Fill probability per trade is not yet what the EV needs, because EV is per unit time. Convert it. Count the total number of takers per minute, which gives the arrival rate of trades. With the per-trade fill probability from the CDF and the trade arrival rate, compute the average number of trades you must wait for before one is large enough to fill you, then convert that count of trades into an expected wait time using the arrival rate. Now you have an expected time to fill, which turns the EV into profit per unit time and lets you compare quotes at different depths on the same footing.

The full quoting model optimizes the PnL times fill probability on both sides of the book independently, a buy PnL with a buy fill probability and a sell PnL with a sell fill probability, since the quotes are not symmetric once skew enters.

The moving-target caveat

The estimate rests on assumptions that drift. The mid price wanders, so your distance to the mid constantly changes, which means your fill probability is not static, it moves as the price moves relative to your resting order, and a snapshot estimate goes stale. The one-big-order assumption overstates fills, since real fills often come from several smaller trades chipping at the queue rather than a single sweep, so the CDF read is an approximation. And the taker size distribution itself is non-stationary, clustering and spiking, so the hour of history you fit the CDF on may not describe the next hour. You can build an order book simulator from these statistical properties to stress the estimate, but the fill probability remains a model of a moving target, useful for placing quotes and wrong if you trust it as exact.
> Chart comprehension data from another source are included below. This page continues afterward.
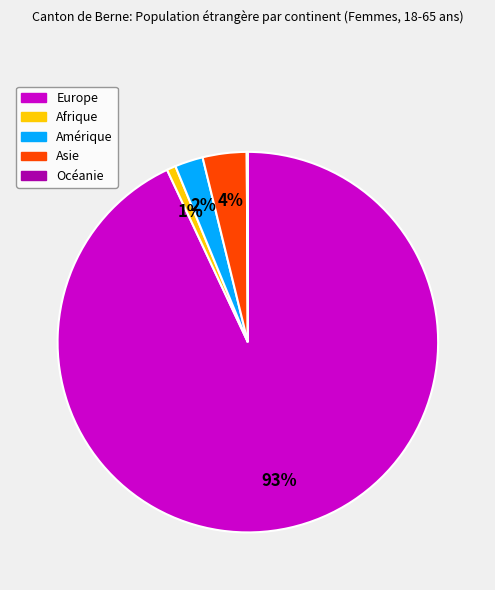

What is the largest slice in the pie chart?

Europe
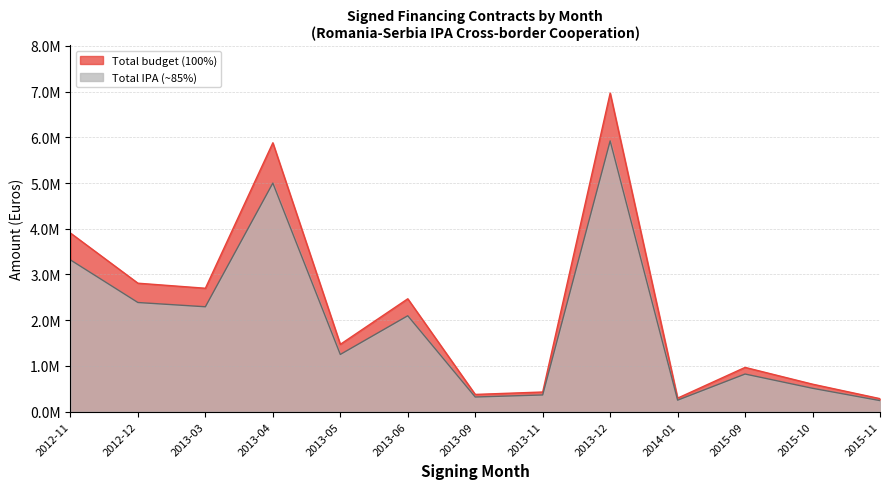

What is the sum of the Total IPA values at 2013-03 and 2013-11?

2659443.3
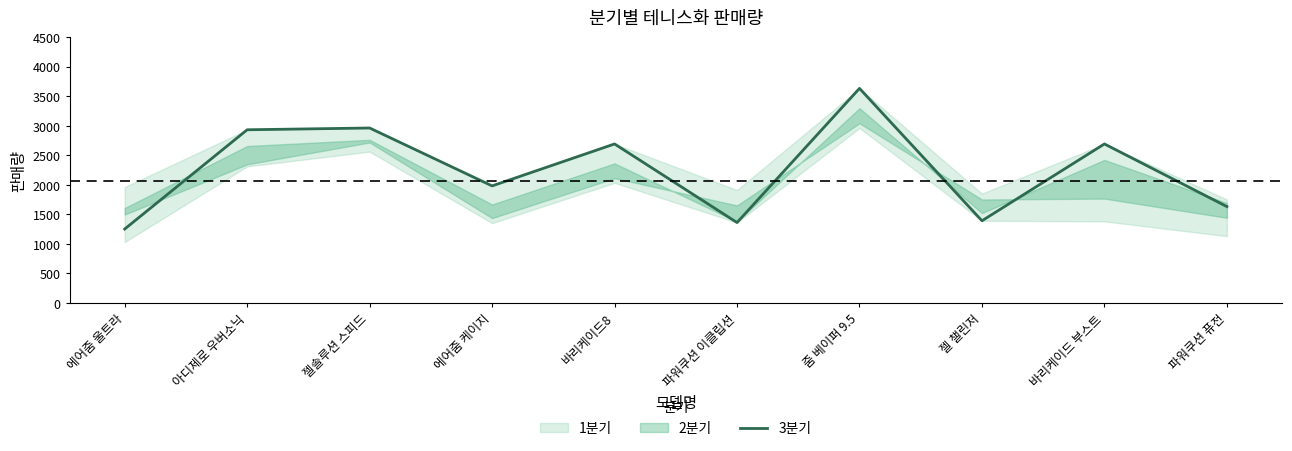

The value at 파워쿠션 퓨전 is 1630. True or false?

True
Visualizing fill probability

KEY POINTS

A quote has two unknowns: PnL if filled (easy, the distance to fair value minus fees) and probability of fill (hard). The EV is their product, and it peaks between quoting too wide and too tight.
Estimate fill probability from taker order sizes: collect an hour of trades, build the CDF of taker sizes, and read off the probability that the next trade is at least the liquidity ahead of you plus your own size.
The model assumes one big order wipes out everything in front of you and fills you in the same sweep. Deeper placement means more liquidity ahead, a larger order needed, and lower fill probability.
Convert per-trade probability to time: use the taker arrival rate (takers per minute) to get the average number of trades to wait, then the expected time to fill, so EV becomes profit per unit time.
The full model optimizes PnL times fill probability on each side independently, since skew makes the quotes asymmetric.
Caveats: the mid wanders so fill probability is not static; the one-big-order assumption overstates fills; and the taker size distribution is non-stationary, so an hour of history may not describe the next hour.

References

A note on AI. The ideas, research, analysis, and conclusions in this article are my own. I use AI tools to help with editing and wordsmithing, because English is not my first language, and I am not shy about that. AI-generated ideas and AI-assisted writing are not the same thing: the first is empty slop from a generic prompt, the second is a tool for communicating years of real research more clearly. Judge the work by its substance, not by whether software helped polish the prose.